@snood,
snood wrote:
maporsche wrote:
I love the idea of replacing human workers with machine ones, long term.
Think if we could get 100x the production with 10% as many workers. We’d end hunger and basic needs would be met for almost nothing.
Wouldn't someone find a way to make sure that the benefit of such an increase in productivity only accrued to the rich? We'd still be in the same capitalistic, dog eat dog country where companies who could easily afford to pay a living wage refuse to do so, in order to insure the continued exponential growth of the income of the 1%.
I don’t know snood. The cost of just about every consumer good has reduced over time with improvements. The great benefit of the capitalistic society is that if something can be made Cheaper by another company then business will go to that company. That’s assuming that we keep laws against price fixing in place (and actually elect a government that will enforce those laws).

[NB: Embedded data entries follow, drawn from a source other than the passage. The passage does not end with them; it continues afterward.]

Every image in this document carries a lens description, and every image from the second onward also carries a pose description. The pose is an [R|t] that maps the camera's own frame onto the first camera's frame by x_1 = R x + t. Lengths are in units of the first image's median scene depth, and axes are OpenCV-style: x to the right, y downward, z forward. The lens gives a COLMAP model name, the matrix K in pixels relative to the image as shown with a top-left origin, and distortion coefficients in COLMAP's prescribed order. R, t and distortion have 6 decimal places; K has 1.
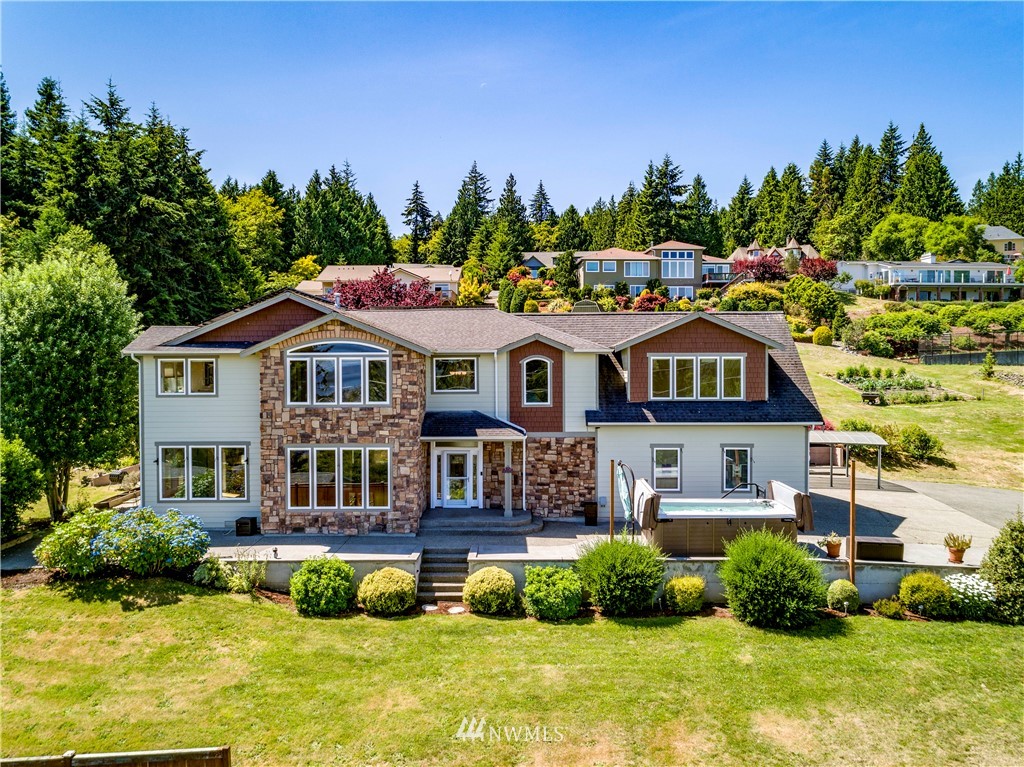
lens RADIAL K [[745.4, 0, 488.0], [0, 745.4, 376.7], [0, 0, 1]] dist [0.012630, 0.008518]
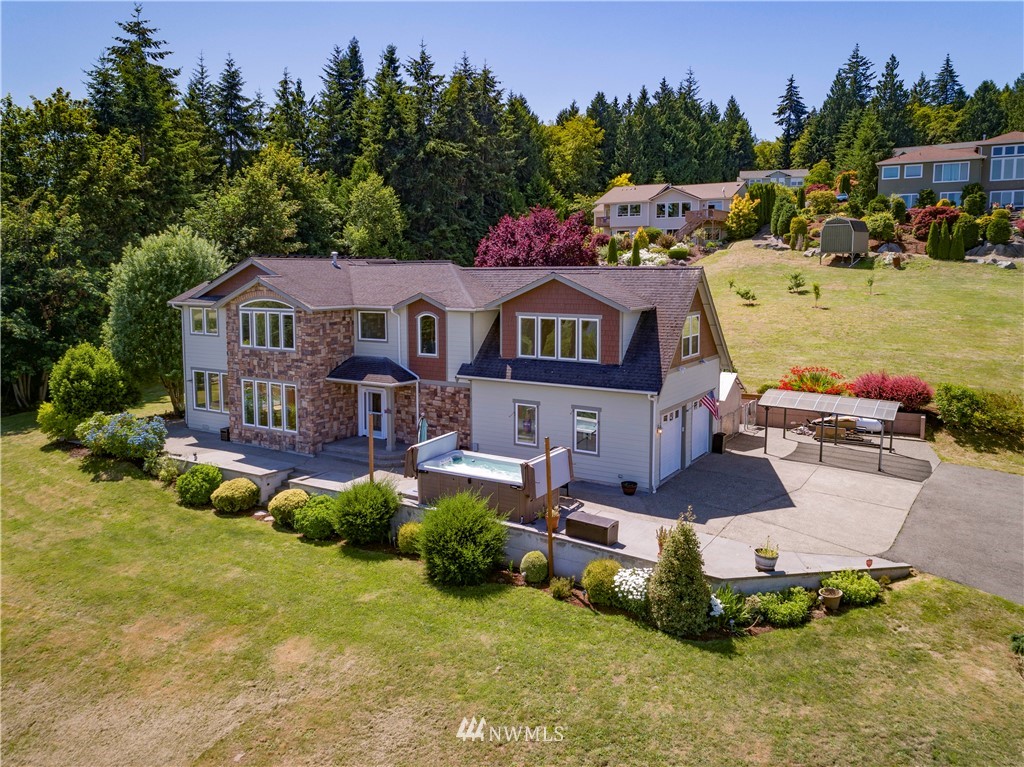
lens RADIAL K [[745.4, 0, 502.5], [0, 745.4, 337.6], [0, 0, 1]] dist [0.012630, 0.008518]
pose [[0.863836, 0.046694, -0.501604, 0.725837], [-0.009477, 0.997025, 0.076491, -0.076281], [0.503684, -0.061322, 0.861709, 0.090399]]
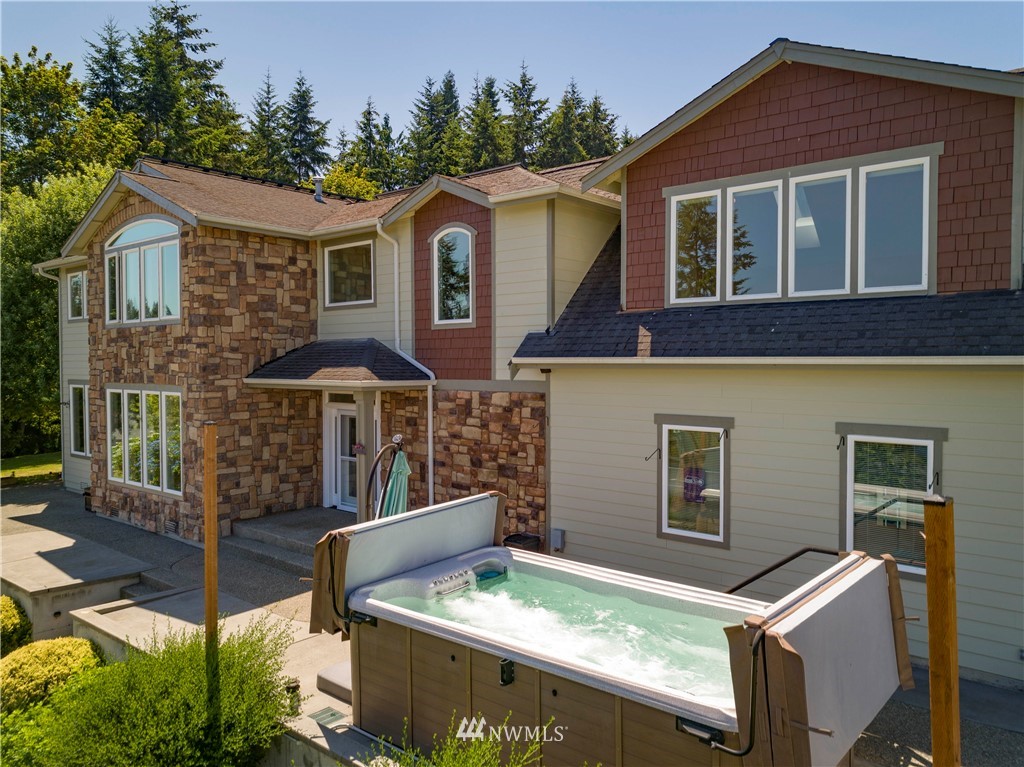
lens RADIAL K [[745.4, 0, 512.8], [0, 745.4, 379.6], [0, 0, 1]] dist [0.012630, 0.008518]
pose [[0.788816, 0.019671, -0.614315, 0.400486], [-0.011547, 0.999786, 0.017187, 0.065532], [0.614521, -0.006464, 0.788874, 0.636132]]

Honestly though, if I could live like I do now, at 10% the cost, I wouldn’t much care how rich the 1% got. I’d take my 36 extra hours every week and do something I enjoy doing. I’d be a much better human being and not a better employee. That’s more important to me.
Think of what it would be like if the $10 minimum wage had the buying power of $100. You could have one-income households again. You could work half the year and not the other half. Couple this with some sort of universal healthcare sky is pretty blue.
I live for the day where work isn’t the most important thing in people’s lives. Where leisure is valued and encouraged. Where the success of a man or woman isn’t based off of their possessions but on their contribution to society and their compassion to others.